Morte de profissionais de enfermagem pela covid-19 cresce 200% em 21 dias

Casos de covid-19 cresceram 175% entre profissionais de enfermagem no mesmo período. São mais de 10 mil trabalhadores infectados e 88 mortes

Alex Pazuello/Semcom
Profissionais de enfermagem são vítimas dos descaso dos governos e atuam na pandemia sem os EPI adequados, aponta Cofen

São Paulo – Em todo o Brasil, o Conselho Federal de Enfermagem (Cofen) já registrou a morte de 88 profissionais de enfermagem em razão de casos suspeitos ou confirmados de covid-19, nas redes pública e privada de saúde, desde o início da pandemia. O número representa aumento de 203% em relação a 15 de abril, quando havia 29 mortes. Segundo o conselho, 10.081 trabalhadores da categoria já foram afastados de suas funções pela doença, alta de 175% nos casos, no mesmo período.
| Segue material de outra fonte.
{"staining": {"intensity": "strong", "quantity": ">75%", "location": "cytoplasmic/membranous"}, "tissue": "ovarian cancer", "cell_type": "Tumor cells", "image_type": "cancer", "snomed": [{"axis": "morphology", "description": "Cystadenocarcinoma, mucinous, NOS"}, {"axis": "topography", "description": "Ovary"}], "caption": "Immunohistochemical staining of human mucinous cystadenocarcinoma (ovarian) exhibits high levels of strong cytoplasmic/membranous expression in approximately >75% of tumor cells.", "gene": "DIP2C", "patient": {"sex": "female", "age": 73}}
Os dados fazem parte do Observatório da Enfermagem, lançado hoje (6) para monitorar e divulgar a situação da categoria em meio à pandemia. O coordenador do Comitê Gestor de Crise do Cofen, Walkírio Almeida, destacou que os dados do observatório são apenas “a ponta do iceberg”.

“Estes são os casos identificados, não representam a totalidade. Os dados podem auxiliar as secretarias de saúde na definição de políticas públicas. E servem também como base para que nós façamos recomendações técnicas, não só ao presidente do Cofen, mas também aos presidentes de todos os Conselhos Regionais e aos serviços de enfermagem, refletindo o quadro epidemiológico verificado”, explicou.

EPIs e estrutura

Segundo o Cofen, as mortes de profissionais de enfermagem por covid-19 são mais que o dobro das registradas entre profissionais de enfermagem na Itália, primeiro epicentro da covid-19 fora da Ásia. O presidente do Cofen, Manoel Neri, avalia que a situação decorre principalmente da falta de Equipamentos de Proteção Individuais (EPIs) e de uma inadequada estruturação dos sistemas de saúde para enfrentar a pandemia.

O Cofen precisou acionar a justiça para garantir o afastamento dos profissionais que compõem grupos de risco e assegurar a realização de testes nas equipes de Enfermagem.

“Esta situação gravíssima reflete a escassez de Equipamentos de Proteção Individuais (EPIs), treinamento inadequado das equipes, profissionais de grupos de risco mantidos na linha de frente do atendimento, subdimensionamento das equipes, dentre outros fatores. Não somos máquinas”, afirmou Neri.

Por estado, a pior situação se registra em São Paulo, epicentro da pandemia no Brasil: são 2.732 profissionais de enfermagem afastados e 26 mortos em casos suspeitos ou confirmados de covid-19. Em seguida, vem o Rio de Janeiro, com 2.527 afastamentos e 24 mortes. Depois vêm Santa Catarina, com 740 casos de contaminação, Ceará, com 689 casos e cinco mortes, e Pernambuco, com 428 casos e sete mortes.